Campaign 2000 and other groups have argued for years that prohibitive child-care costs and lack of spaces are keeping some families, especially single moms, in poverty.

Ottawa's biggest effort to help children - the $2.2-billion Early Childhood Development Initiative - was noble but flawed, critics say.

The five-year program, introduced in 2000, allows provinces to spend the money on four broad areas of early childhood education. No cash was specifically tagged for child care.

Conservative governments in Alberta and formerly in Ontario have been criticized for not creating more regulated spaces despite pressing needs.

And in B.C., newly elected Liberals in 2001 repealed large sections of the Child Care B.C. Act passed by the former NDP government, says the report.

Still, Human Resources Minister Jane Stewart says she's heartened by improvements in most provinces.

In an area of provincial authority, Ottawa has worked hard to offer help, she stressed.

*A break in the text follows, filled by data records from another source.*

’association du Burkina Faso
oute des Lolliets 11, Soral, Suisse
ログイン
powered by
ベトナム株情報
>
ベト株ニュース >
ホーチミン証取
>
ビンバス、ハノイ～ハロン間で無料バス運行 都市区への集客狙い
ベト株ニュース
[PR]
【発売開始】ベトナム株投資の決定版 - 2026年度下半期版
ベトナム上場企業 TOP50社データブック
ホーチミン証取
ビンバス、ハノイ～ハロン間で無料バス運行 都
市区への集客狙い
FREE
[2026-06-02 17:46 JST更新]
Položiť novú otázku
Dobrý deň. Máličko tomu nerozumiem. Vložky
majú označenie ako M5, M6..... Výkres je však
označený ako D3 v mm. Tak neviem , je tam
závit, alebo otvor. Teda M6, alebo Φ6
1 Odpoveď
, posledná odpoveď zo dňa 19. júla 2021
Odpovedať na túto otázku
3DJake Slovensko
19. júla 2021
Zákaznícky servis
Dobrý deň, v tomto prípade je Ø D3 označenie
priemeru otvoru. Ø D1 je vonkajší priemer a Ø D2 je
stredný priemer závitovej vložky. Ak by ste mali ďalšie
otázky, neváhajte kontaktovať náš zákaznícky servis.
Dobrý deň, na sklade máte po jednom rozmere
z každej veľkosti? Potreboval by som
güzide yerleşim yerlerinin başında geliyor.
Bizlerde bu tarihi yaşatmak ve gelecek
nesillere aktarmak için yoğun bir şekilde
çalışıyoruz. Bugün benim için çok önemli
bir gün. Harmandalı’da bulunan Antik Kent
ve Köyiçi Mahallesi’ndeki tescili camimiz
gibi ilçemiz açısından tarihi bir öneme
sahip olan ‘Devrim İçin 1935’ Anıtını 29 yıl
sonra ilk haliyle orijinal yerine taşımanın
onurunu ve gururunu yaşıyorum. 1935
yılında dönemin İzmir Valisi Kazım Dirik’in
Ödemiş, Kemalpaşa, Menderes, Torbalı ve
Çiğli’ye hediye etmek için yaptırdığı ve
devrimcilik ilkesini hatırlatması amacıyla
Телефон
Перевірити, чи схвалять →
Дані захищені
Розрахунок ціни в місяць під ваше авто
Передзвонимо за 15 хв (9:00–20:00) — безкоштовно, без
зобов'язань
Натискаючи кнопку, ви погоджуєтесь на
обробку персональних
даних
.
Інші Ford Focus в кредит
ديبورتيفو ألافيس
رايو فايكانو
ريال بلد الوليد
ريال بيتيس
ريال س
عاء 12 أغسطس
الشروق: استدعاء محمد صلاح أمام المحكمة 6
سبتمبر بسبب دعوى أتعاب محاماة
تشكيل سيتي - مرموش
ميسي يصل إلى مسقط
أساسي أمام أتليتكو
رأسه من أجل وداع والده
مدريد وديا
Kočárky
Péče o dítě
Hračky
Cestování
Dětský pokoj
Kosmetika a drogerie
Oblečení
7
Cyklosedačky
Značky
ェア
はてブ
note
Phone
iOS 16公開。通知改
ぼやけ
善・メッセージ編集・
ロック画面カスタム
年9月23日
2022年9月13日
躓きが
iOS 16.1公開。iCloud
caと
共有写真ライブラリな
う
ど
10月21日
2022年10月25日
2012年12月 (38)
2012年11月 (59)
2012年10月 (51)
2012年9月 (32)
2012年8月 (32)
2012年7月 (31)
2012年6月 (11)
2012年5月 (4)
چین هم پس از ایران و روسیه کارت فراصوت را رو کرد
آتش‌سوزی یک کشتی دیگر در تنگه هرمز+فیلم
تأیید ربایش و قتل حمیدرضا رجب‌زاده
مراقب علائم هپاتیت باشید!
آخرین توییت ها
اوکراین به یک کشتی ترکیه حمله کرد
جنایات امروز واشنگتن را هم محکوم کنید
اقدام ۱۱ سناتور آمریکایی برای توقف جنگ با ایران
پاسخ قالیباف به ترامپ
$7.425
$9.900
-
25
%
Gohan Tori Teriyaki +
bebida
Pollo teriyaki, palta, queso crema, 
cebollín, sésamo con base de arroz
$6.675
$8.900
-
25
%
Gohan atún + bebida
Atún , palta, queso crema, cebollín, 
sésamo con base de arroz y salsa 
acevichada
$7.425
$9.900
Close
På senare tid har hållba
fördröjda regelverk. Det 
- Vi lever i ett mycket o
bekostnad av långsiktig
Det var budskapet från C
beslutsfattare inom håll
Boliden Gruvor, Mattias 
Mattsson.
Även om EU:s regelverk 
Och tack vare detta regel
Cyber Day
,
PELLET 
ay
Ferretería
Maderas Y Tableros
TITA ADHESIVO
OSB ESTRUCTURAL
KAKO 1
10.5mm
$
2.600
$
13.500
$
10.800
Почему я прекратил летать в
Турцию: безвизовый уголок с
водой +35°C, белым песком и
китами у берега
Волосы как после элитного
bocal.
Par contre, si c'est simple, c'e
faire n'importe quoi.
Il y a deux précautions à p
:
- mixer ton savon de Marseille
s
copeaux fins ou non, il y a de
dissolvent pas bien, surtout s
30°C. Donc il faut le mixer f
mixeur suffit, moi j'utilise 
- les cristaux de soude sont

Almost $1 billion over five years was committed to child care in the last federal budget and provinces have agreed to use that money as intended, she said Tuesday.

They called on their own government to lift annual child-care funding within four years to $4.5 billion so that, by 2007, "every three- to five-year-old child who needs it should have a preschool place."

Canada's largely informal child-care system lags woefully behind what's offered in several European and other countries, they said.

Almost 70 per cent of Canadian women with children under 12 work, but there are licensed spaces for just 12 per cent of kids in that age group.